§ **Directions for this task**
Each entry, as given, must be output unchanged.

(Source texts of formatted documents)
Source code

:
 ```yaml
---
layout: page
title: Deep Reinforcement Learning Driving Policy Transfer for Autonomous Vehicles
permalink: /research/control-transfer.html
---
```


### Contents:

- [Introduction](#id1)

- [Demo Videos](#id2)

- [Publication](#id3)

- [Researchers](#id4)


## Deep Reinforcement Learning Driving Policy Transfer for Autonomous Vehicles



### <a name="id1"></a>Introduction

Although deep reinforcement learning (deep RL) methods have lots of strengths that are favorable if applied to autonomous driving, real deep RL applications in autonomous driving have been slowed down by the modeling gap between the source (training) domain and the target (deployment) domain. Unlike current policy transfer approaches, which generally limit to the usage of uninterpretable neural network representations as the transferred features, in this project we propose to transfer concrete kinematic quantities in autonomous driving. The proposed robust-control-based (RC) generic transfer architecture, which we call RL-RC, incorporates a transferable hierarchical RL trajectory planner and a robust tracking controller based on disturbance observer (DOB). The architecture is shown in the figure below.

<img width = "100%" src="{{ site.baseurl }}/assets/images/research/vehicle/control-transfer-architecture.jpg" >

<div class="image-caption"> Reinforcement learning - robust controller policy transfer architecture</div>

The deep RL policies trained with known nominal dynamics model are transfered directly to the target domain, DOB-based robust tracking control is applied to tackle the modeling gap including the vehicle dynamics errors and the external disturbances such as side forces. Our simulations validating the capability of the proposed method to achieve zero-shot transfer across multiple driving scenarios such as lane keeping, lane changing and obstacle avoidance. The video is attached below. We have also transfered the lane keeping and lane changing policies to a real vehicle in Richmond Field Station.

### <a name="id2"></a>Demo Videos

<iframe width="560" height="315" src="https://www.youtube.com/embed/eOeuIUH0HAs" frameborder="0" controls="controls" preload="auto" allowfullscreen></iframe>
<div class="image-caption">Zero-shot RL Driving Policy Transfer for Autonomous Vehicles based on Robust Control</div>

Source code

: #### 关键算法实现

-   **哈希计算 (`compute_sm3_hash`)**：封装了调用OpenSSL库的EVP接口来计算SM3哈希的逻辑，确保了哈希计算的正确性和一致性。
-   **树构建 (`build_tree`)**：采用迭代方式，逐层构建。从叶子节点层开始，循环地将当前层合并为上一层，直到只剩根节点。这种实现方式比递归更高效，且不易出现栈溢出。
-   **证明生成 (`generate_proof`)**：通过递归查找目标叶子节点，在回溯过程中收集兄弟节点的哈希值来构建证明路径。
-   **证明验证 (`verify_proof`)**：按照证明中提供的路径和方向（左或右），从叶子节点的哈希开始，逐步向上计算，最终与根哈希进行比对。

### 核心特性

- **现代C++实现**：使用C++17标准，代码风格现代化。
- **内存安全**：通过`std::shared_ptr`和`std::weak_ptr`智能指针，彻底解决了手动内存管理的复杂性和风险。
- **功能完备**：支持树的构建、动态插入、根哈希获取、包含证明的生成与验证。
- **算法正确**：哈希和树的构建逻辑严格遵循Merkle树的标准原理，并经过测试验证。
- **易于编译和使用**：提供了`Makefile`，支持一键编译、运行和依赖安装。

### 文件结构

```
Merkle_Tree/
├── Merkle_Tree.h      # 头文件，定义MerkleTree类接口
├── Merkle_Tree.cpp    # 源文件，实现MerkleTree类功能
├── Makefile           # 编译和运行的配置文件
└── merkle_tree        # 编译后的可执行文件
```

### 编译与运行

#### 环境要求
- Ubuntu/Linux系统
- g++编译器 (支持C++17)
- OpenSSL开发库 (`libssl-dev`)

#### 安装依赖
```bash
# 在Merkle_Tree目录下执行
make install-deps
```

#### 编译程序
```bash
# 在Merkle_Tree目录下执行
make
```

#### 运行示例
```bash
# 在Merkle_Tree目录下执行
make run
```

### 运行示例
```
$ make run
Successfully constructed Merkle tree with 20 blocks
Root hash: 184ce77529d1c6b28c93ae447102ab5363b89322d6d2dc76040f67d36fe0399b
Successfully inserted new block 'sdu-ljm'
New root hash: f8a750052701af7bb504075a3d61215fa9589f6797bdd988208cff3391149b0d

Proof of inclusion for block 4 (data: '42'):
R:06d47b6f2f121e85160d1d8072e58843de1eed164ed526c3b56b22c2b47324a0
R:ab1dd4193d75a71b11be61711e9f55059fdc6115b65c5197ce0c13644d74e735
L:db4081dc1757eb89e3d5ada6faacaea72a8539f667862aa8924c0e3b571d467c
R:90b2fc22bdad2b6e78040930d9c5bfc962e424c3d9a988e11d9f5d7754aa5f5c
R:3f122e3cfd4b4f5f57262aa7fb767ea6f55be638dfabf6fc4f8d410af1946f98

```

§ **Result of this exercise**
Source code

:
 ```yaml
---
layout: page
title: Deep Reinforcement Learning Driving Policy Transfer for Autonomous Vehicles
permalink: /research/control-transfer.html
---
```


### Contents:

- [Introduction](#id1)

- [Demo Videos](#id2)

- [Publication](#id3)

- [Researchers](#id4)


## Deep Reinforcement Learning Driving Policy Transfer for Autonomous Vehicles



### <a name="id1"></a>Introduction

Although deep reinforcement learning (deep RL) methods have lots of strengths that are favorable if applied to autonomous driving, real deep RL applications in autonomous driving have been slowed down by the modeling gap between the source (training) domain and the target (deployment) domain. Unlike current policy transfer approaches, which generally limit to the usage of uninterpretable neural network representations as the transferred features, in this project we propose to transfer concrete kinematic quantities in autonomous driving. The proposed robust-control-based (RC) generic transfer architecture, which we call RL-RC, incorporates a transferable hierarchical RL trajectory planner and a robust tracking controller based on disturbance observer (DOB). The architecture is shown in the figure below.

<img width = "100%" src="{{ site.baseurl }}/assets/images/research/vehicle/control-transfer-architecture.jpg" >

<div class="image-caption"> Reinforcement learning - robust controller policy transfer architecture</div>

The deep RL policies trained with known nominal dynamics model are transfered directly to the target domain, DOB-based robust tracking control is applied to tackle the modeling gap including the vehicle dynamics errors and the external disturbances such as side forces. Our simulations validating the capability of the proposed method to achieve zero-shot transfer across multiple driving scenarios such as lane keeping, lane changing and obstacle avoidance. The video is attached below. We have also transfered the lane keeping and lane changing policies to a real vehicle in Richmond Field Station.

### <a name="id2"></a>Demo Videos

<iframe width="560" height="315" src="https://www.youtube.com/embed/eOeuIUH0HAs" frameborder="0" controls="controls" preload="auto" allowfullscreen></iframe>
<div class="image-caption">Zero-shot RL Driving Policy Transfer for Autonomous Vehicles based on Robust Control</div>

Source code

: #### 关键算法实现

-   **哈希计算 (`compute_sm3_hash`)**：封装了调用OpenSSL库的EVP接口来计算SM3哈希的逻辑，确保了哈希计算的正确性和一致性。
-   **树构建 (`build_tree`)**：采用迭代方式，逐层构建。从叶子节点层开始，循环地将当前层合并为上一层，直到只剩根节点。这种实现方式比递归更高效，且不易出现栈溢出。
-   **证明生成 (`generate_proof`)**：通过递归查找目标叶子节点，在回溯过程中收集兄弟节点的哈希值来构建证明路径。
-   **证明验证 (`verify_proof`)**：按照证明中提供的路径和方向（左或右），从叶子节点的哈希开始，逐步向上计算，最终与根哈希进行比对。

### 核心特性

- **现代C++实现**：使用C++17标准，代码风格现代化。
- **内存安全**：通过`std::shared_ptr`和`std::weak_ptr`智能指针，彻底解决了手动内存管理的复杂性和风险。
- **功能完备**：支持树的构建、动态插入、根哈希获取、包含证明的生成与验证。
- **算法正确**：哈希和树的构建逻辑严格遵循Merkle树的标准原理，并经过测试验证。
- **易于编译和使用**：提供了`Makefile`，支持一键编译、运行和依赖安装。

### 文件结构

```
Merkle_Tree/
├── Merkle_Tree.h      # 头文件，定义MerkleTree类接口
├── Merkle_Tree.cpp    # 源文件，实现MerkleTree类功能
├── Makefile           # 编译和运行的配置文件
└── merkle_tree        # 编译后的可执行文件
```

### 编译与运行

#### 环境要求
- Ubuntu/Linux系统
- g++编译器 (支持C++17)
- OpenSSL开发库 (`libssl-dev`)

#### 安装依赖
```bash
# 在Merkle_Tree目录下执行
make install-deps
```

#### 编译程序
```bash
# 在Merkle_Tree目录下执行
make
```

#### 运行示例
```bash
# 在Merkle_Tree目录下执行
make run
```

### 运行示例
```
$ make run
Successfully constructed Merkle tree with 20 blocks
Root hash: 184ce77529d1c6b28c93ae447102ab5363b89322d6d2dc76040f67d36fe0399b
Successfully inserted new block 'sdu-ljm'
New root hash: f8a750052701af7bb504075a3d61215fa9589f6797bdd988208cff3391149b0d

Proof of inclusion for block 4 (data: '42'):
R:06d47b6f2f121e85160d1d8072e58843de1eed164ed526c3b56b22c2b47324a0
R:ab1dd4193d75a71b11be61711e9f55059fdc6115b65c5197ce0c13644d74e735
L:db4081dc1757eb89e3d5ada6faacaea72a8539f667862aa8924c0e3b571d467c
R:90b2fc22bdad2b6e78040930d9c5bfc962e424c3d9a988e11d9f5d7754aa5f5c
R:3f122e3cfd4b4f5f57262aa7fb767ea6f55be638dfabf6fc4f8d410af1946f98

```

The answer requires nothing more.